İnsanların ırkları, dinleri, ideolojileri ve siyasi eğilimleri yüzünden; zulme uğradığı, ayrımcılığa tabi tutuldukları, infaz edildiği, topluca sürülmesi maalesef bu ülkenin gerçeği halini almıştır. Yine askerde Kürt kimlikli askerlere yönelik infaz olaylarında ve Hrant Dink cinayetinde verilen hükümlerle de bu ülkede etnik ve dini saiklerle gerçekleşen infazlarda, devlet, infazları yapanları yargılamamak için elinden gelen her türlü imkanı seferber etmekte, mazlumu değil faili koruma refleksi ile hareket etmektedir.
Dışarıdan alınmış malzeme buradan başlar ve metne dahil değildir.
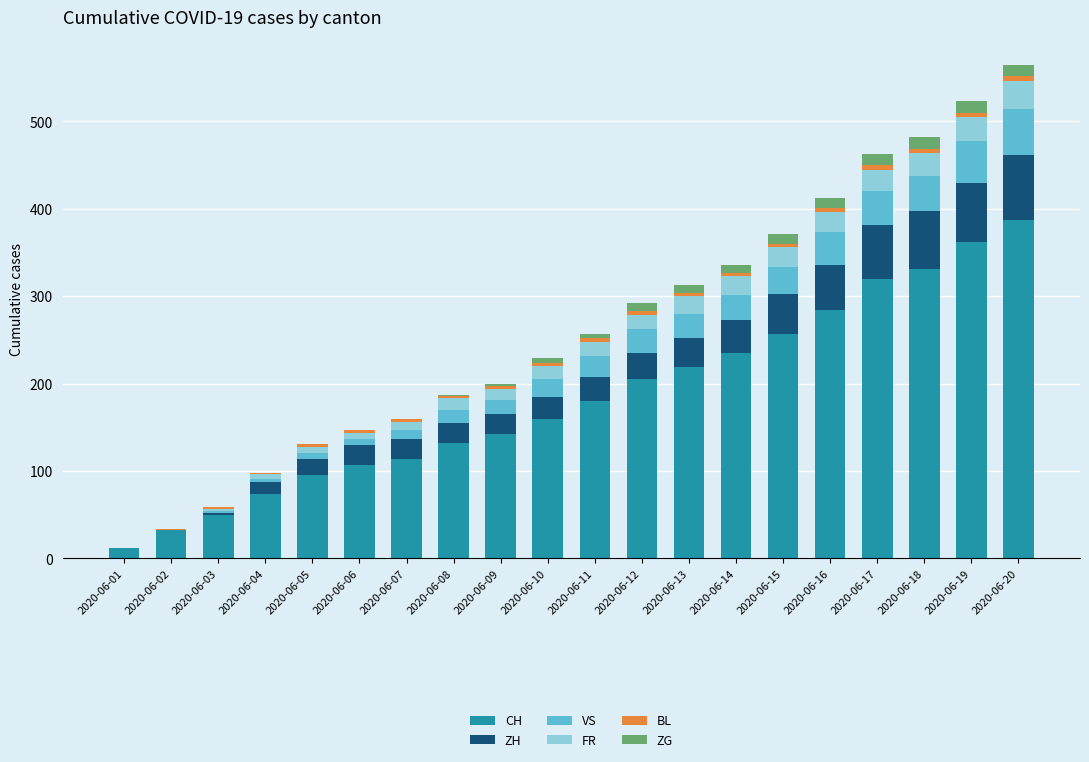

What is the maximum value for CH?

387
Dernek olarak Sevag Şahin Balıkçı, özelinde askerde gerçekleşen infazların, kazaların, intiharların ve şüpheli ölümlerin daha etkin ve kamuoyu vicdanını tatmin edecek bir şekilde soruşturulmasını, sonuçlandırılmasını ve bu ölümlerin artık son bulmasını talep ediyor ve diliyoruz.